(Records excerpted from a collection)
------------

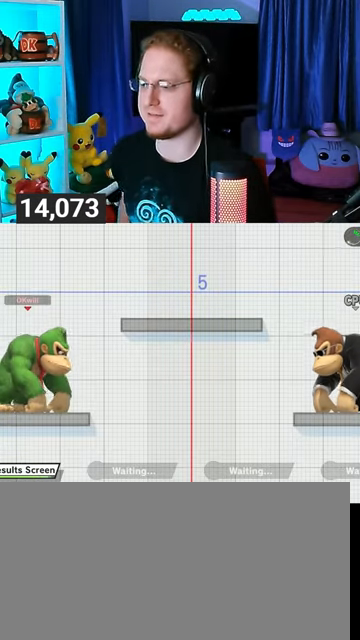
Gameplay with a controller (Nintendo layout); each line is a JSON object with the inputs held at the frame after it. "events" lists button and stick changes between this image and that frame as [ms after this image, input, new state], when the widget could be followed in between. Not read: L3 R3.
{"buttons": [], "left_stick": "center", "right_stick": "center", "events": [[100, "left_stick", "up-right"], [233, "left_stick", "down-right"], [400, "left_stick", "center"]]}
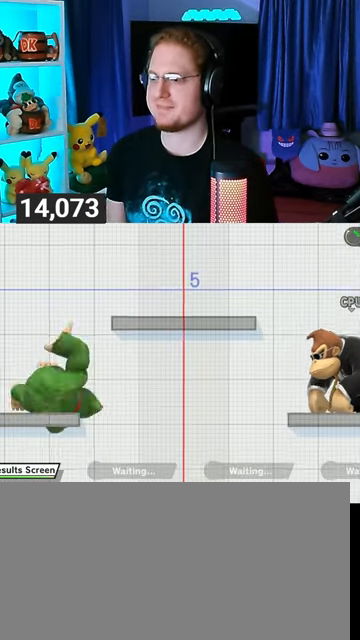
{"buttons": [], "left_stick": "up-right", "right_stick": "center", "events": [[267, "Y", "down"], [300, "A", "down"], [300, "Y", "up"], [333, "A", "up"], [333, "left_stick", "up-right"]]}
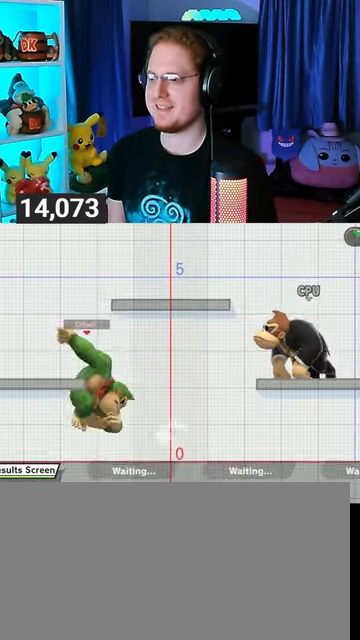
{"buttons": [], "left_stick": "left", "right_stick": "center", "events": [[133, "left_stick", "down-right"], [233, "left_stick", "center"], [300, "left_stick", "left"], [400, "left_stick", "center"], [500, "left_stick", "left"]]}
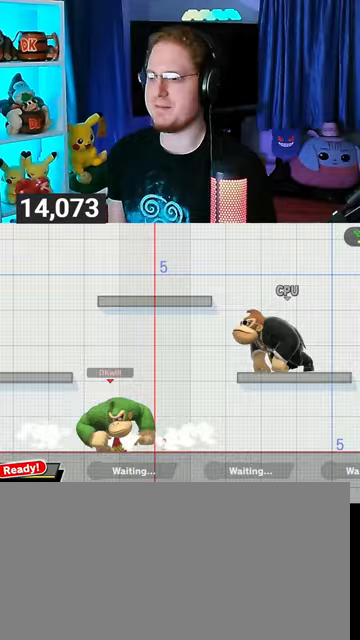
{"buttons": [], "left_stick": "down-right", "right_stick": "center", "events": [[100, "left_stick", "right"], [467, "left_stick", "down-right"]]}
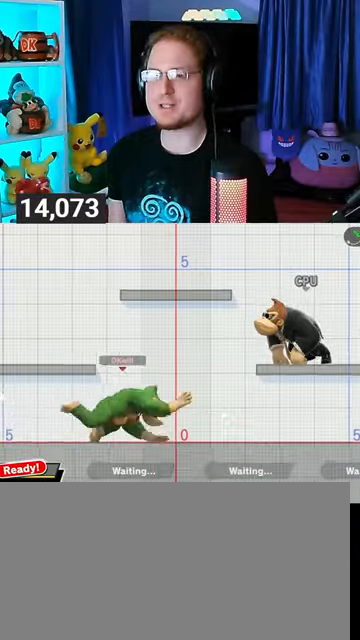
{"buttons": ["B"], "left_stick": "center", "right_stick": "center", "events": [[33, "Y", "down"], [167, "Y", "up"], [200, "B", "down"], [400, "left_stick", "center"]]}
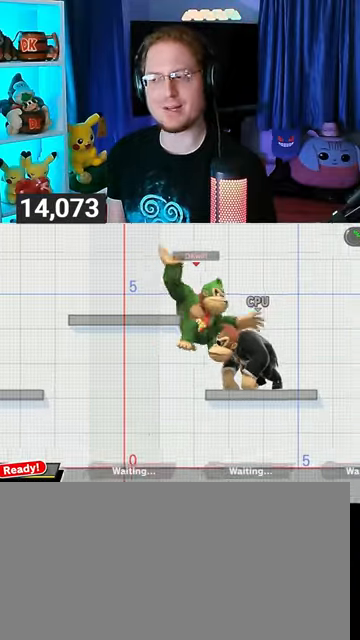
{"buttons": [], "left_stick": "center", "right_stick": "center", "events": [[500, "B", "up"]]}
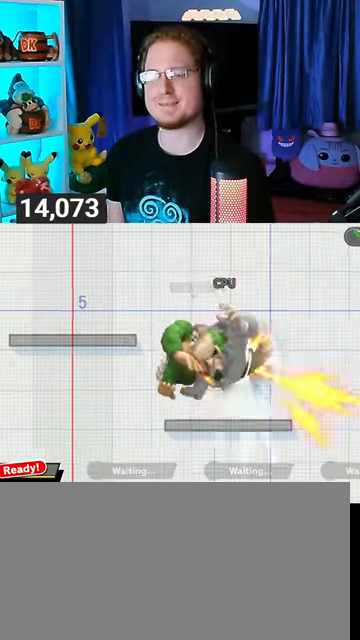
{"buttons": [], "left_stick": "right", "right_stick": "center", "events": [[267, "X", "down"], [333, "X", "up"], [333, "left_stick", "right"]]}
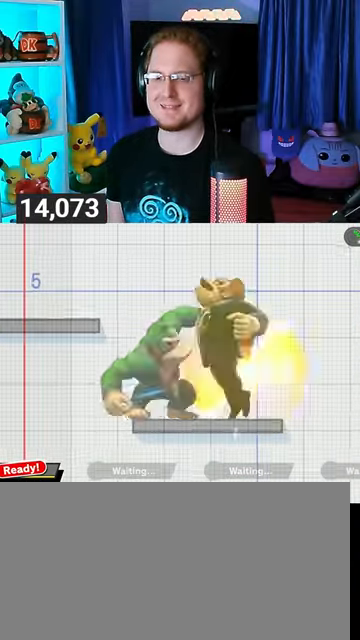
{"buttons": [], "left_stick": "center", "right_stick": "center", "events": [[33, "left_stick", "up"], [133, "A", "down"], [300, "A", "up"], [333, "left_stick", "center"]]}
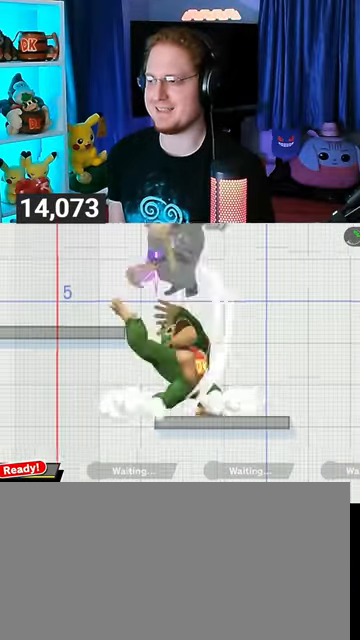
{"buttons": ["Y"], "left_stick": "left", "right_stick": "center", "events": [[67, "left_stick", "right"], [167, "Y", "down"], [233, "Y", "up"], [233, "left_stick", "left"], [267, "L1", "down"], [367, "L1", "up"], [433, "Y", "down"]]}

------------

▶ **Exercise description**:
Set down the entries again without change. Leave the pictures out.

▶ **Expected output**:
Gameplay with a controller (Nintendo layout); each line is a JSON object with the inputs held at the frame after it. "events" lists button and stick changes between this image and that frame as [ms after this image, input, new state], when the widget could be followed in between. Not read: L3 R3.
{"buttons": [], "left_stick": "center", "right_stick": "center", "events": [[100, "left_stick", "up-right"], [233, "left_stick", "down-right"], [400, "left_stick", "center"]]}
{"buttons": [], "left_stick": "up-right", "right_stick": "center", "events": [[267, "Y", "down"], [300, "A", "down"], [300, "Y", "up"], [333, "A", "up"], [333, "left_stick", "up-right"]]}
{"buttons": [], "left_stick": "left", "right_stick": "center", "events": [[133, "left_stick", "down-right"], [233, "left_stick", "center"], [300, "left_stick", "left"], [400, "left_stick", "center"], [500, "left_stick", "left"]]}
{"buttons": [], "left_stick": "down-right", "right_stick": "center", "events": [[100, "left_stick", "right"], [467, "left_stick", "down-right"]]}
{"buttons": ["B"], "left_stick": "center", "right_stick": "center", "events": [[33, "Y", "down"], [167, "Y", "up"], [200, "B", "down"], [400, "left_stick", "center"]]}
{"buttons": [], "left_stick": "center", "right_stick": "center", "events": [[500, "B", "up"]]}
{"buttons": [], "left_stick": "right", "right_stick": "center", "events": [[267, "X", "down"], [333, "X", "up"], [333, "left_stick", "right"]]}
{"buttons": [], "left_stick": "center", "right_stick": "center", "events": [[33, "left_stick", "up"], [133, "A", "down"], [300, "A", "up"], [333, "left_stick", "center"]]}
{"buttons": ["Y"], "left_stick": "left", "right_stick": "center", "events": [[67, "left_stick", "right"], [167, "Y", "down"], [233, "Y", "up"], [233, "left_stick", "left"], [267, "L1", "down"], [367, "L1", "up"], [433, "Y", "down"]]}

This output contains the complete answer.